VANCOUVER (NEWS 1130) — After careful deliberation and consideration of ethical implications, B.C.’s top doctor confirms all available vaccines will go to protect as many people as possible with their first doses while the necessary second shots will be delayed.
The National Advisory Committee on Immunization does allow for an extended dosing schedule, however Pfizer’s recommendations are to store some doses now with the intention of using them within 21-28 says as second injections.
For the next couple of months, all vaccines arriving in BC will be used to protect people with their first dose.@NEWS1130 is hearing from @DrBonnieHenry who says that's the most ethical way to protect as many people as possible until more vaccines are guaranteed to arrive.
— Ash 'I work from home now' Kelly (@AshDKelly) December 30, 2020
However, Provincial Health Officer Dr. Bonnie Henry explains there is strong evidence the vaccines are at least temporarily effective before the second dose is given.
“We can do that and protect almost twice as many people as if we started giving the second dose in the short-time frame that’s in the product monograph,” she said Tuesday, adding the protection begins within two weeks of the first dose.
The change in strategy means all vaccines from Pfizer and Moderna arriving in B.C. for at least the next month will be given to people on the priority list, but they won’t start getting their second doses until February.
“This was all very much up-in-the-air even as late as last Wednesday and Thursday,” said Henry.
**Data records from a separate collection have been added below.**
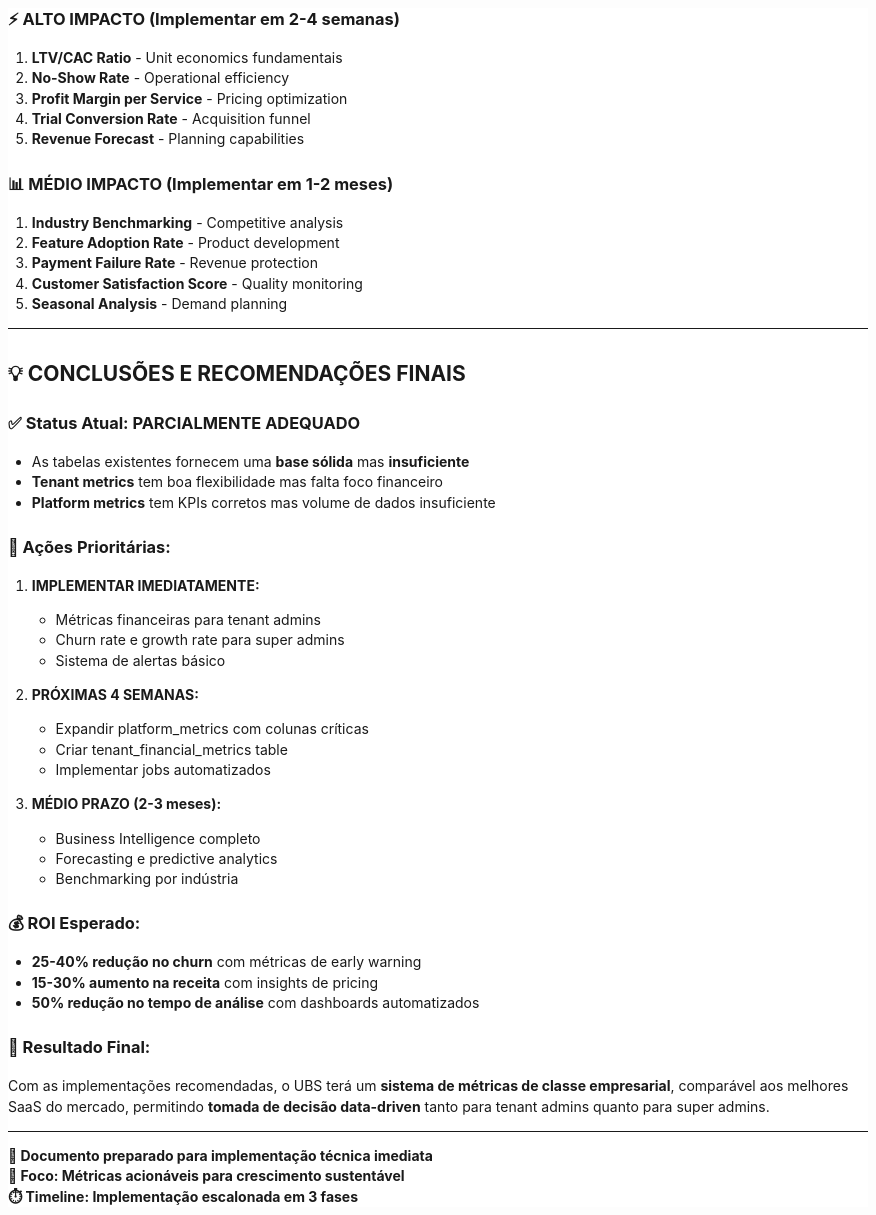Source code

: ### **⚡ ALTO IMPACTO (Implementar em 2-4 semanas)**
1. **LTV/CAC Ratio** - Unit economics fundamentais
2. **No-Show Rate** - Operational efficiency
3. **Profit Margin per Service** - Pricing optimization
4. **Trial Conversion Rate** - Acquisition funnel
5. **Revenue Forecast** - Planning capabilities

### **📊 MÉDIO IMPACTO (Implementar em 1-2 meses)**
1. **Industry Benchmarking** - Competitive analysis
2. **Feature Adoption Rate** - Product development
3. **Payment Failure Rate** - Revenue protection
4. **Customer Satisfaction Score** - Quality monitoring
5. **Seasonal Analysis** - Demand planning

---

## 💡 **CONCLUSÕES E RECOMENDAÇÕES FINAIS**

### **✅ Status Atual: PARCIALMENTE ADEQUADO**
- As tabelas existentes fornecem uma **base sólida** mas **insuficiente**
- **Tenant metrics** tem boa flexibilidade mas falta foco financeiro
- **Platform metrics** tem KPIs corretos mas volume de dados insuficiente

### **🎯 Ações Prioritárias:**

1. **IMPLEMENTAR IMEDIATAMENTE:**
   - Métricas financeiras para tenant admins
   - Churn rate e growth rate para super admins
   - Sistema de alertas básico

2. **PRÓXIMAS 4 SEMANAS:**
   - Expandir platform_metrics com colunas críticas
   - Criar tenant_financial_metrics table
   - Implementar jobs automatizados

3. **MÉDIO PRAZO (2-3 meses):**
   - Business Intelligence completo
   - Forecasting e predictive analytics
   - Benchmarking por indústria

### **💰 ROI Esperado:**
- **25-40% redução no churn** com métricas de early warning
- **15-30% aumento na receita** com insights de pricing
- **50% redução no tempo de análise** com dashboards automatizados

### **🚀 Resultado Final:**
Com as implementações recomendadas, o UBS terá um **sistema de métricas de classe empresarial**, comparável aos melhores SaaS do mercado, permitindo **tomada de decisão data-driven** tanto para tenant admins quanto para super admins.

---

**📝 Documento preparado para implementação técnica imediata**  
**🎯 Foco: Métricas acionáveis para crescimento sustentável**  
**⏱️ Timeline: Implementação escalonada em 3 fases**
She said one reason to prioritize first doses is because the only vaccines that are absolutely guaranteed to arrive are those coming this week and next.
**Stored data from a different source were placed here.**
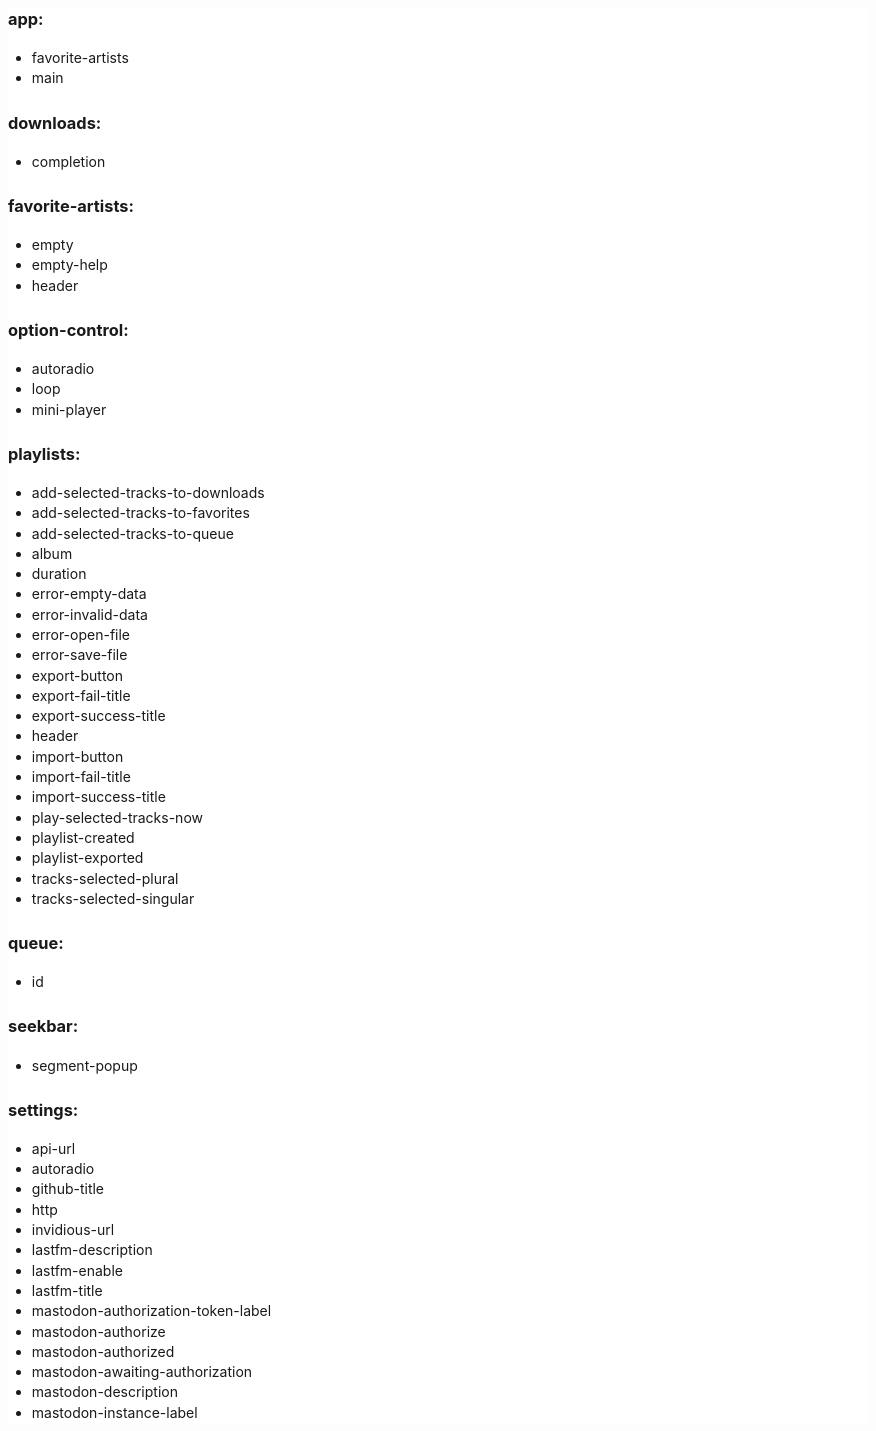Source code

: ### app:
 - favorite-artists
 - main

### downloads:
 - completion

### favorite-artists:
 - empty
 - empty-help
 - header

### option-control:
 - autoradio
 - loop
 - mini-player

### playlists:
 - add-selected-tracks-to-downloads
 - add-selected-tracks-to-favorites
 - add-selected-tracks-to-queue
 - album
 - duration
 - error-empty-data
 - error-invalid-data
 - error-open-file
 - error-save-file
 - export-button
 - export-fail-title
 - export-success-title
 - header
 - import-button
 - import-fail-title
 - import-success-title
 - play-selected-tracks-now
 - playlist-created
 - playlist-exported
 - tracks-selected-plural
 - tracks-selected-singular

### queue:
 - id

### seekbar:
 - segment-popup

### settings:
 - api-url
 - autoradio
 - github-title
 - http
 - invidious-url
 - lastfm-description
 - lastfm-enable
 - lastfm-title
 - mastodon-authorization-token-label
 - mastodon-authorize
 - mastodon-authorized
 - mastodon-awaiting-authorization
 - mastodon-description
 - mastodon-instance-label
She says the data is clear that vaccines protect people about 10-12 days after the first dose and while there’s a minimum amount of time to wait before giving the second, there’s no maximum right now. She believes 2nd doses will be given in BC, starting February
— Ash ‘I work from home now’ Kelly (@AshDKelly) December 30, 2020
There is a minimum period between doses, but there isn’t an outside limit between the shots, she says. For some, they will be getting their second dose about a week later than recommended.
“That is the decision we’ve made here in B.C. and we’re comfortable moving forward with this now,” she said.
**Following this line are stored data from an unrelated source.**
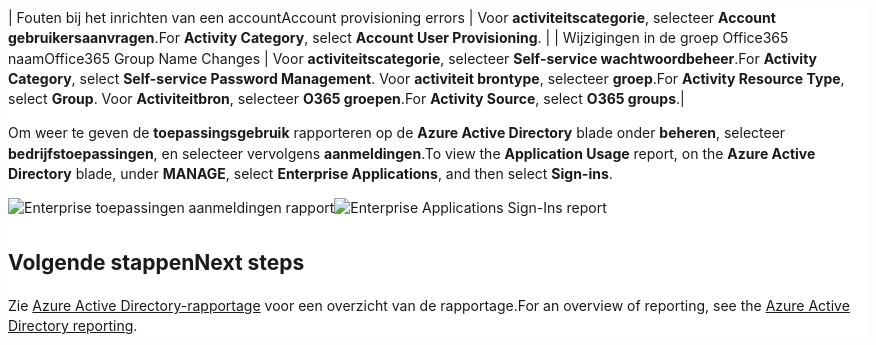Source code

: | <span data-ttu-id="e1f81-202">Fouten bij het inrichten van een account</span><span class="sxs-lookup"><span data-stu-id="e1f81-202">Account provisioning errors</span></span>          | <span data-ttu-id="e1f81-203">Voor **activiteitscategorie**, selecteer **Account gebruikersaanvragen**.</span><span class="sxs-lookup"><span data-stu-id="e1f81-203">For **Activity Category**, select **Account User Provisioning**.</span></span>        |
| <span data-ttu-id="e1f81-204">Wijzigingen in de groep Office365 naam</span><span class="sxs-lookup"><span data-stu-id="e1f81-204">Office365 Group Name Changes</span></span>         | <span data-ttu-id="e1f81-205">Voor **activiteitscategorie**, selecteer **Self-service wachtwoordbeheer**.</span><span class="sxs-lookup"><span data-stu-id="e1f81-205">For **Activity Category**, select **Self-service Password Management**.</span></span> <span data-ttu-id="e1f81-206">Voor **activiteit brontype**, selecteer **groep**.</span><span class="sxs-lookup"><span data-stu-id="e1f81-206">For **Activity Resource Type**, select **Group**.</span></span> <span data-ttu-id="e1f81-207">Voor **Activiteitbron**, selecteer **O365 groepen**.</span><span class="sxs-lookup"><span data-stu-id="e1f81-207">For **Activity Source**, select **O365 groups**.</span></span>|

<span data-ttu-id="e1f81-208">Om weer te geven de **toepassingsgebruik** rapporteren op de **Azure Active Directory** blade onder **beheren**, selecteer **bedrijfstoepassingen**, en selecteer vervolgens **aanmeldingen**.</span><span class="sxs-lookup"><span data-stu-id="e1f81-208">To view the **Application Usage** report, on the **Azure Active Directory** blade, under **MANAGE**, select **Enterprise Applications**, and then select **Sign-ins**.</span></span>


<span data-ttu-id="e1f81-209">![Enterprise toepassingen aanmeldingen rapport](./media/active-directory-reporting-migration/199.png "Enterprise toepassingen aanmeldingen rapport")</span><span class="sxs-lookup"><span data-stu-id="e1f81-209">![Enterprise Applications Sign-Ins report](./media/active-directory-reporting-migration/199.png "Enterprise Applications Sign-Ins report")</span></span>

## <a name="next-steps"></a><span data-ttu-id="e1f81-210">Volgende stappen</span><span class="sxs-lookup"><span data-stu-id="e1f81-210">Next steps</span></span>

<span data-ttu-id="e1f81-211">Zie [Azure Active Directory-rapportage](active-directory-reporting-azure-portal.md) voor een overzicht van de rapportage.</span><span class="sxs-lookup"><span data-stu-id="e1f81-211">For an overview of reporting, see the [Azure Active Directory reporting](active-directory-reporting-azure-portal.md).</span></span>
During the latest provincial modelling, Henry said the extended period will maximize the number of people vaccinated.
Virus variant means ‘less room for error’
The vaccine decision comes as the more contagious variant has been detected in B.C., and Henry urges everyone to tighten their layers of protection, especially over the remaining holidays.
“We have less room for error. It means we cannot have more than our small group of household contacts,” she said. “Even a smaller dose of the virus can lead to transmission and infection and others.”
She’s telling British Columbians the only place to be on New Year’s Eve is safe at home.
“Now, I have another ask of you – to give the people in our healthcare system and in our essential services the reprieve they need, we need to make our entire holiday season a quiet holiday season,” she said. “Absolutely toast the year to come, and continue your cultural, your family traditions, but we must do this without the usual house parties and celebrations this year.”
Provincial health orders in place until Jan. 8 ban visiting other households.
To date, 11,930 British Columbians have been vaccinated with Pfizer’s vaccine, while Moderna vaccine arrived in northern B.C. Tuesday night.